Аркан запрокинул голову и захохотал как безумный, до слёз, так громко, что его соратники стали просыпаться, очумело вертя головами и пытаясь понять, что происходит.

– Чего орёшь, монсеньёрище? – Борода Ёррина была всклокоченной, а глаза – опухшими и налитыми кровью спросонья, после галлона пива.

– Спите, спите, друзья! – Рем подавил улыбку. – Просто – когда закончим весь этот бардак, поедем свататься. Я женюсь, точно!

– Ну, поздравляю, – сказал гном и рухнул обратно на тюфяк.

Остальные, утомлённые полным забот на благо герцога и Ордена днём, тоже поворчали некоторое время и легли досыпать, только Скавр поднялся, сунул ноги в ботфорты и, шаркая, двинул в нужник. Передовой отряд аскеронцев так и квартировал в гетто, у сородичей Ёррина, так что туалеты, пусть и специфической конструкции, можно было найти внутри здания. Гномские нужники, которые подгорники устраивали даже в своём квартале в Кесарии, заслуживали, по мнению Рема, отдельного научного исследования, ибо и в городских условиях привыкшие к тесноте и бескормице подземелий кхазады очень бережно относились к любой органике. Но нужники были совсем не тем, о чём сейчас хотелось думать.

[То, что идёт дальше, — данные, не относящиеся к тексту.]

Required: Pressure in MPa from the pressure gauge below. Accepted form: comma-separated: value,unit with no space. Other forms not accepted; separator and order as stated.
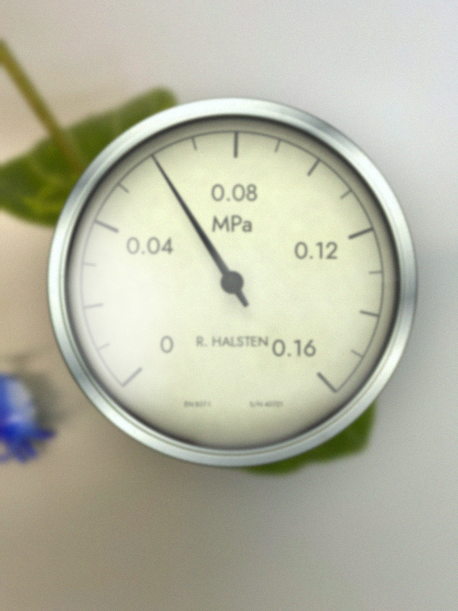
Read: 0.06,MPa
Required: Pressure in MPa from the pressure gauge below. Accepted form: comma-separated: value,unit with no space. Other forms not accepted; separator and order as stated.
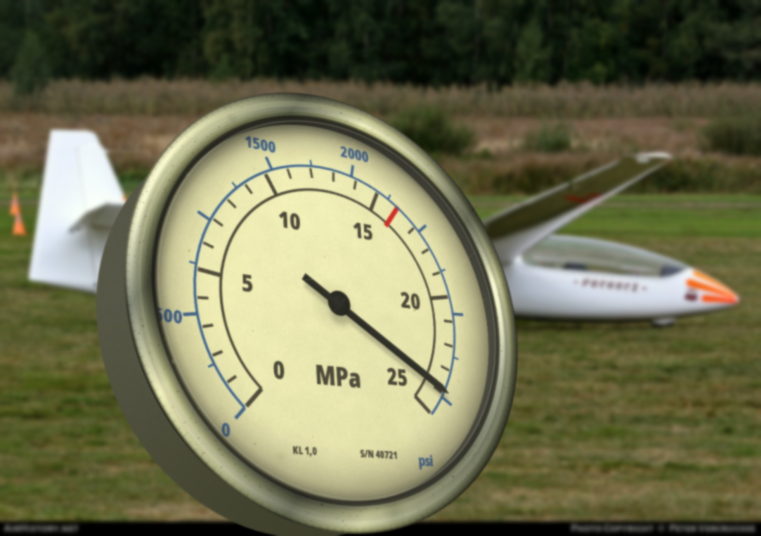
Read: 24,MPa
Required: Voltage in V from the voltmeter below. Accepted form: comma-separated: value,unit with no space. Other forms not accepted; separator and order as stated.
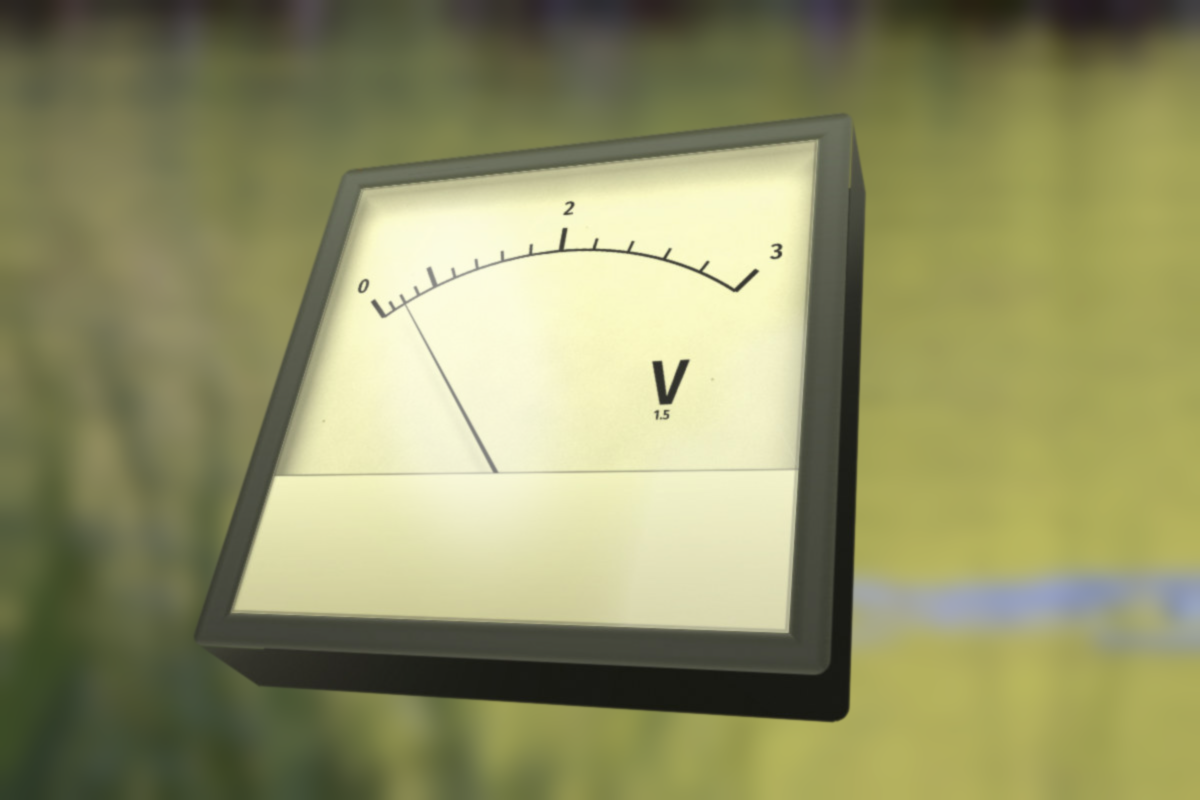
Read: 0.6,V
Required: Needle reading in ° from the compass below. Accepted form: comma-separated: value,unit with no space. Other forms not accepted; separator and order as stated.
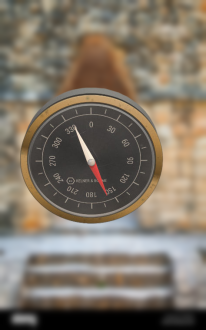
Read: 157.5,°
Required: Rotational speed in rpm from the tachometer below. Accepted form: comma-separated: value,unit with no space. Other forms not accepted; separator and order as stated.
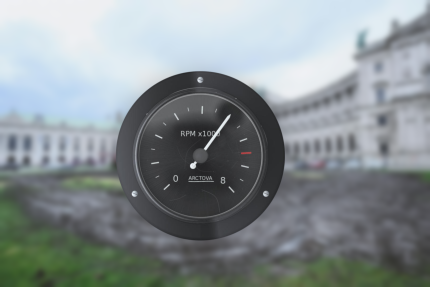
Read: 5000,rpm
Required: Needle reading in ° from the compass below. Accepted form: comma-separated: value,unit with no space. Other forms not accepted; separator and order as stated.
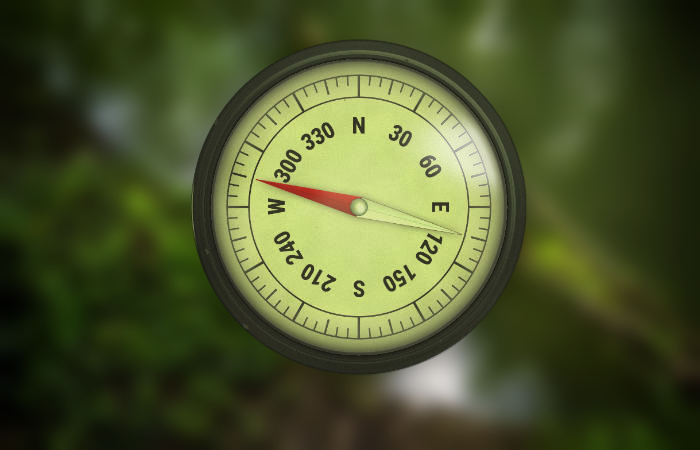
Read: 285,°
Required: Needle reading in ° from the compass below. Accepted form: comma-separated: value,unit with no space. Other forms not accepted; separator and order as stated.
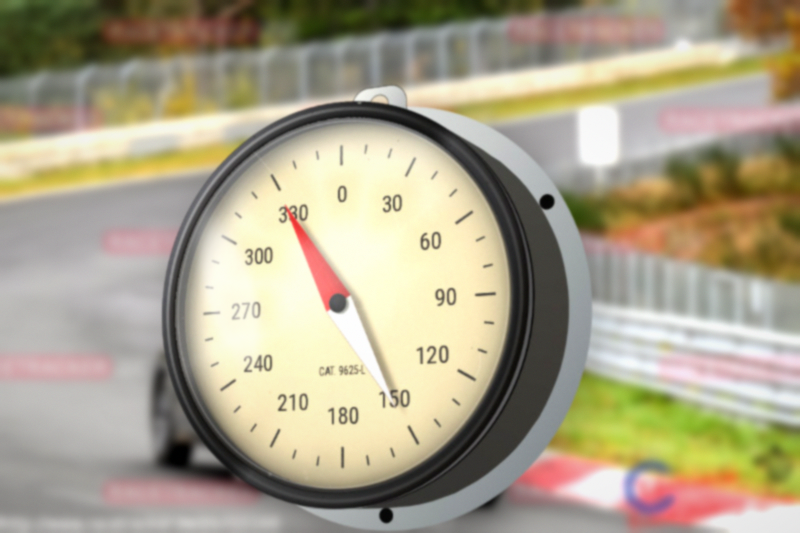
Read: 330,°
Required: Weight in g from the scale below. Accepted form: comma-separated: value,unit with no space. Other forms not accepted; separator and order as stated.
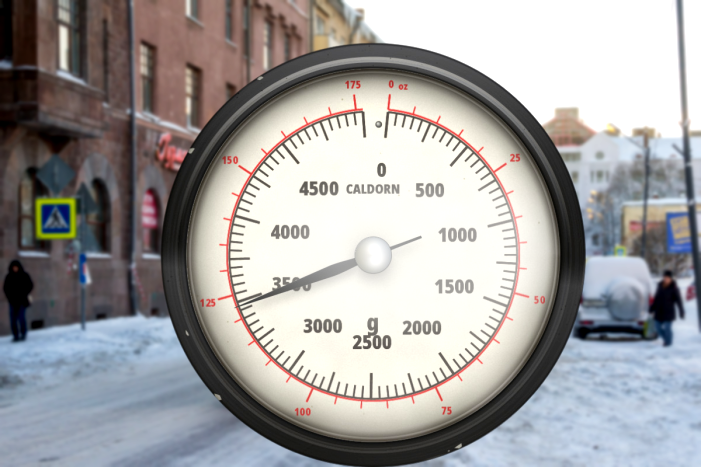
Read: 3475,g
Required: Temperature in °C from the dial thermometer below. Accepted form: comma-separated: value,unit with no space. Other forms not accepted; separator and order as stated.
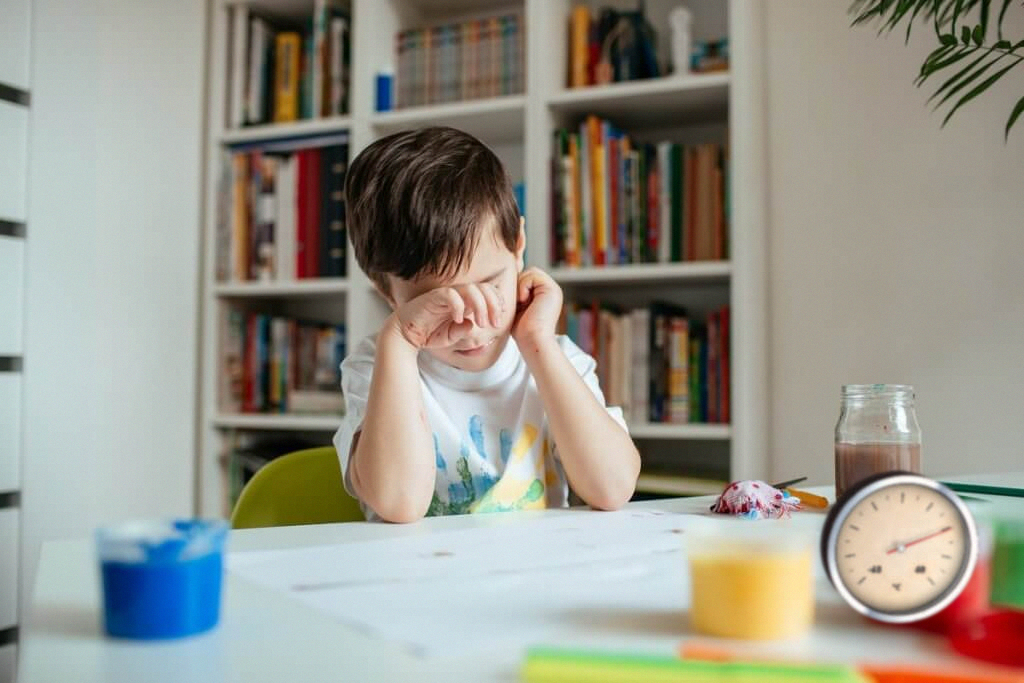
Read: 20,°C
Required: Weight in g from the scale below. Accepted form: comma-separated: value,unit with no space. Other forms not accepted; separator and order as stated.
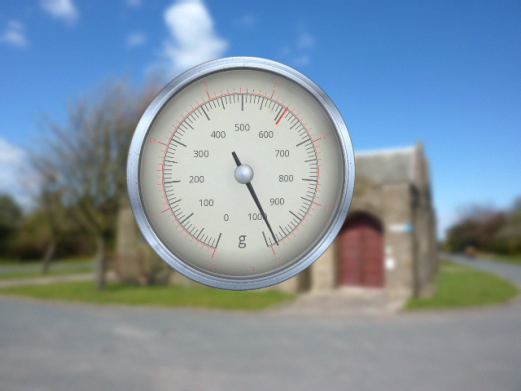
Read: 980,g
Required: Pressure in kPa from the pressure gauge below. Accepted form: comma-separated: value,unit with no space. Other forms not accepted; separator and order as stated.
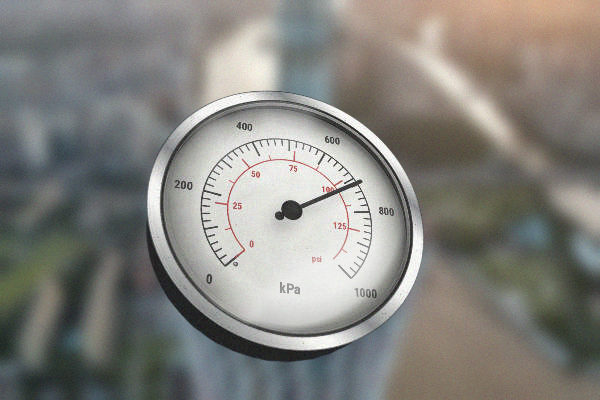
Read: 720,kPa
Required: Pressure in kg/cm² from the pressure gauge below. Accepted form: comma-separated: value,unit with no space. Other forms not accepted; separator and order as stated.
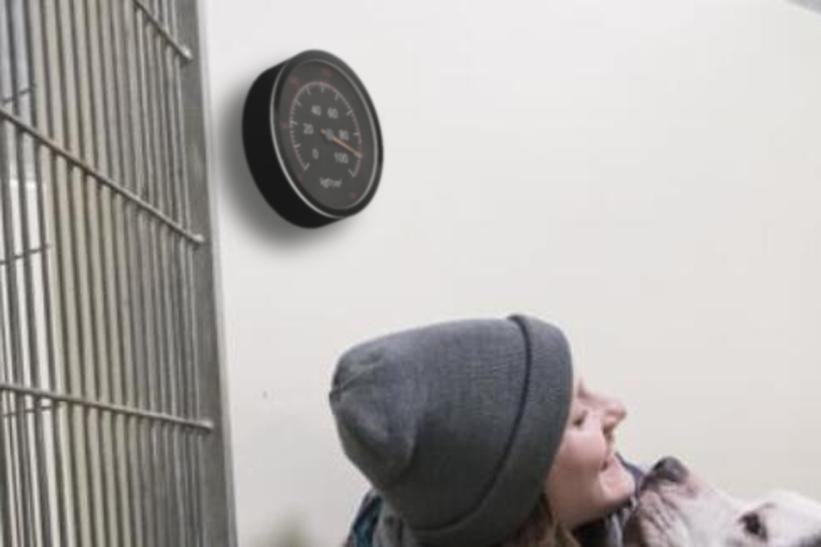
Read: 90,kg/cm²
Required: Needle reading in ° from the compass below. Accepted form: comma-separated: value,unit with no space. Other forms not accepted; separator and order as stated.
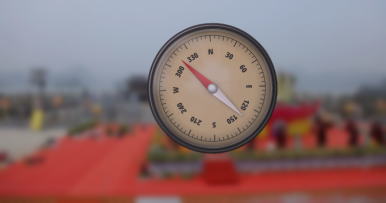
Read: 315,°
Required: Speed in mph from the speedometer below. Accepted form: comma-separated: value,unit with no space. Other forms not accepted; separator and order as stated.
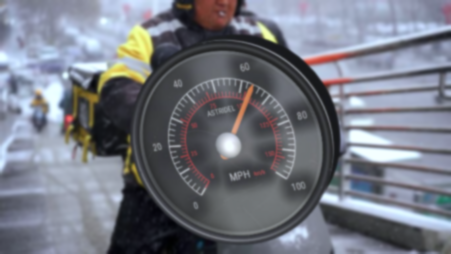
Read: 64,mph
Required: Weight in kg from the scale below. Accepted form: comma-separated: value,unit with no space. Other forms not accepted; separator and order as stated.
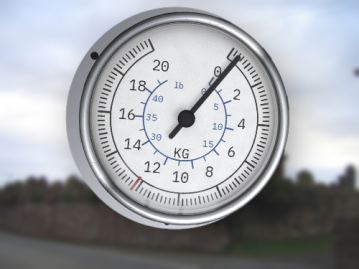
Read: 0.4,kg
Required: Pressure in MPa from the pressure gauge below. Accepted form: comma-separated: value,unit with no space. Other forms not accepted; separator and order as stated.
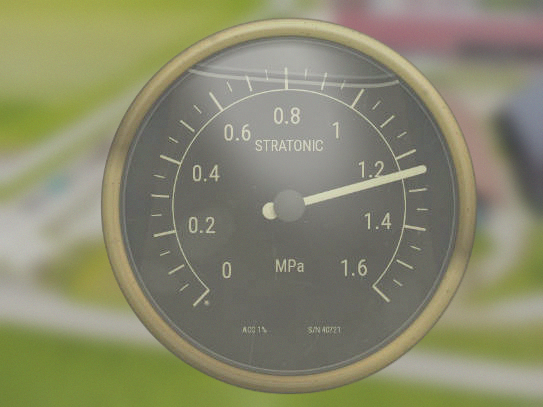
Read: 1.25,MPa
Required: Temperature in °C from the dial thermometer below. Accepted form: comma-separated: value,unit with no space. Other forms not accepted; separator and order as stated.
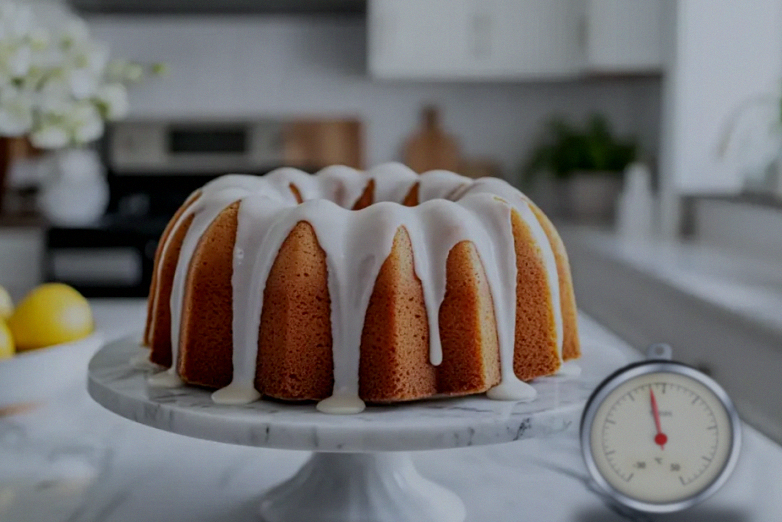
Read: 6,°C
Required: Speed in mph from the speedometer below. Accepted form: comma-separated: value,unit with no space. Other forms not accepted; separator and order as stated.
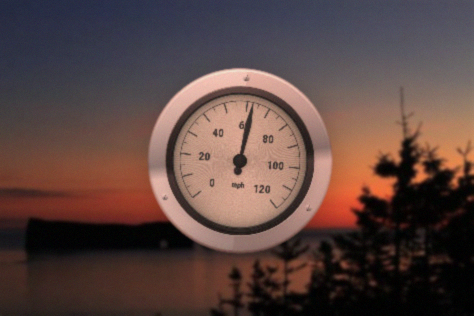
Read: 62.5,mph
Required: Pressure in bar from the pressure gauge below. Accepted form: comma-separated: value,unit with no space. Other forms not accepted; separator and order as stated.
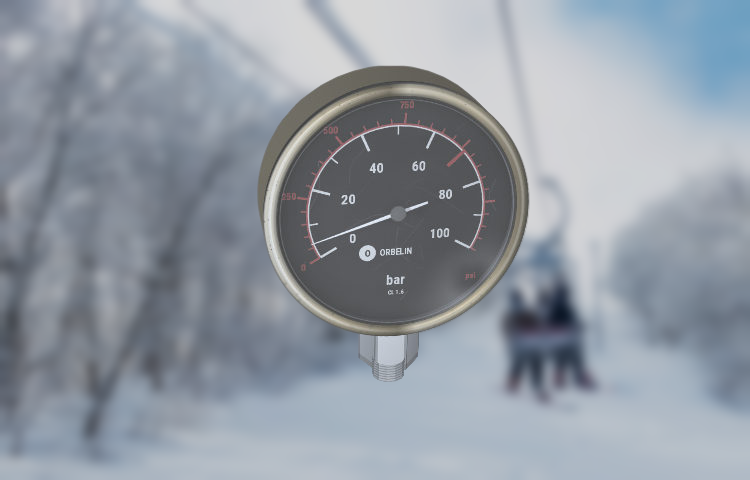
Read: 5,bar
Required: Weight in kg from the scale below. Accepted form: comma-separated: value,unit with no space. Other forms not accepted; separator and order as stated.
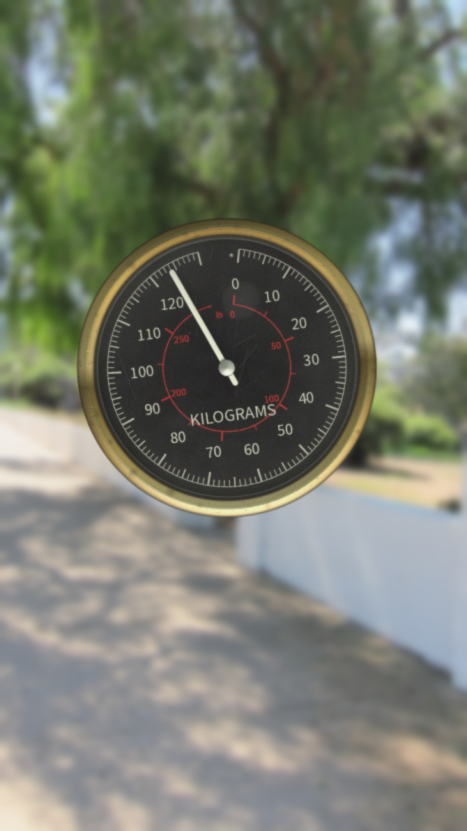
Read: 124,kg
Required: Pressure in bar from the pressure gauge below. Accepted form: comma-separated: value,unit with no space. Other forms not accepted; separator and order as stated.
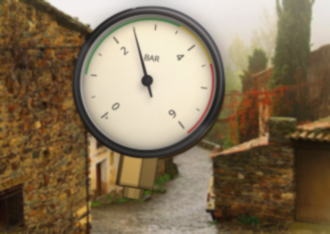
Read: 2.5,bar
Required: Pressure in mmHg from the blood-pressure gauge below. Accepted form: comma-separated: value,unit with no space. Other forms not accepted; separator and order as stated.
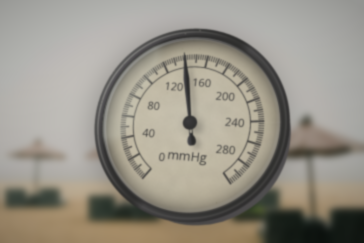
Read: 140,mmHg
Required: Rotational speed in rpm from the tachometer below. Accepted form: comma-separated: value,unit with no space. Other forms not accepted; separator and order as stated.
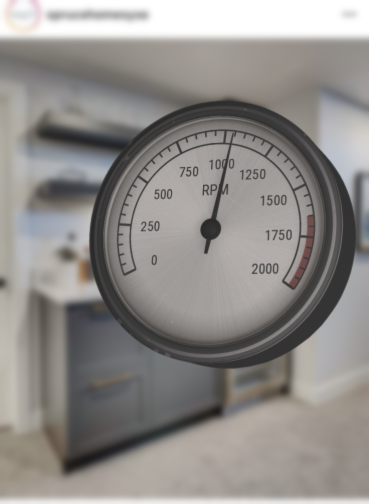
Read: 1050,rpm
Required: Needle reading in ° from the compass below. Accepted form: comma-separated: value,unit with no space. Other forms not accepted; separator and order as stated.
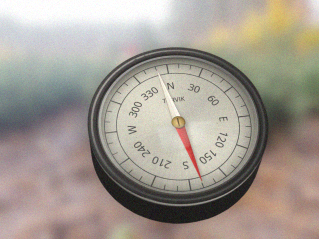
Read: 170,°
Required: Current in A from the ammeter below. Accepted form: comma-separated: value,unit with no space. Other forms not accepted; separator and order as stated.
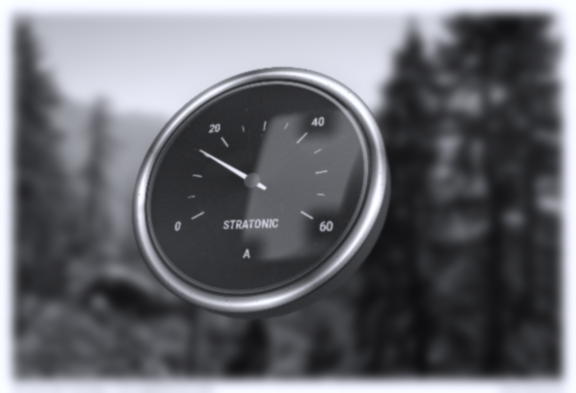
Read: 15,A
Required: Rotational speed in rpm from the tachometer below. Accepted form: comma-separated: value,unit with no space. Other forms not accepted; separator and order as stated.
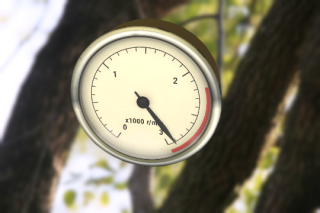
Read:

Сейчас Аркан думал о плесени. Ну и о любви, конечно.

Цирюльник, вернувшись, спросил:

– Это та девушка, из Смарагды?

– М-гм, – утвердительно промычал Рем, дочитывая письмо.

«…а ещё я надеюсь, что волосы у тебя уже выросли, они мне всегда нравились. Но и без волос ты всегда будешь самым лучшим в мире. Очень жду твоего письма и тебя всего. Твоя Зайчишка».

Почему-то именно эти слова вселили в душу молодого Аркана уверенность: он всё делает правильно.

Это – война за будущее. Будущее для него раньше было абстрактным: торжество ортодоксальной веры, процветание Аскерона, в глобальном плане – безусловный ренессанс Империи. Когда у Децима родились дети – замечательные аркановские разбойники Прим Тиберий и Секунд Тиберий, – абстракция постепенно начала обрастать плотью: Рем сражался за будущее своего рода. За этих двух черноглазых мальчишек и многих других, которые родятся спустя годы, десятилетия, а даст Творец – и века. А теперь, с Зайчишкой, Аркан понял: он сражается и за своё будущее, и за будущее своей пока ещё не созданной семьи. И его семья будет жить в чистой, богатой стране, где на улицах не нападают на прохожих за другой фасон одежды или форму бороды, от людей пахнет дегтярным мылом и здоровым потом, а не дерьмом, гноем и духами, где мужчины похожи на мужчин, а женщины – на женщин. Где верят в Бога, умеют сражаться, работать и веселиться. Где плесень – при определённом стечении обстоятельств – действительно может стать самым лучшим свадебным подарком. Если для этого нужно, чтобы половина Империи горела огнём – плевать. Он не станет поджигать, но горе тому, кто первым поднесёт факел. Горе ему и всем его присным – до седьмого, десятого, сотого колена.

– Потому что жизнь одного аркановского мальчишки, да что там – любой ортодоксальной сельской девчушки… – Аркан замер, боясь договорить даже про себя эту страшную, но правдивую мысль до конца. – Их жизни для меня дороже всей Кесарии и Центральных провинций, вместе взятых. Если хотят гореть – пусть горят.

– Пусть горят, ваше высочество, – проговорил Скавр, который, оказывается, не спал и слышал его рассуждения вслух. – А мы подбросим дровишек.

* * *

Рано утром кавалькада всадников с замотанными шарфами лицами и в плотных кожаных плащах с капюшонами покинула Кесарию через ворота Благородной стороны. По прибрежной дороге таинственные маэстру промчались вдоль Рубона, вниз по течению, и, удалившись вёрст на пять, у грязной пристани безымянной рыбацкой деревушки остановили бег лошадей.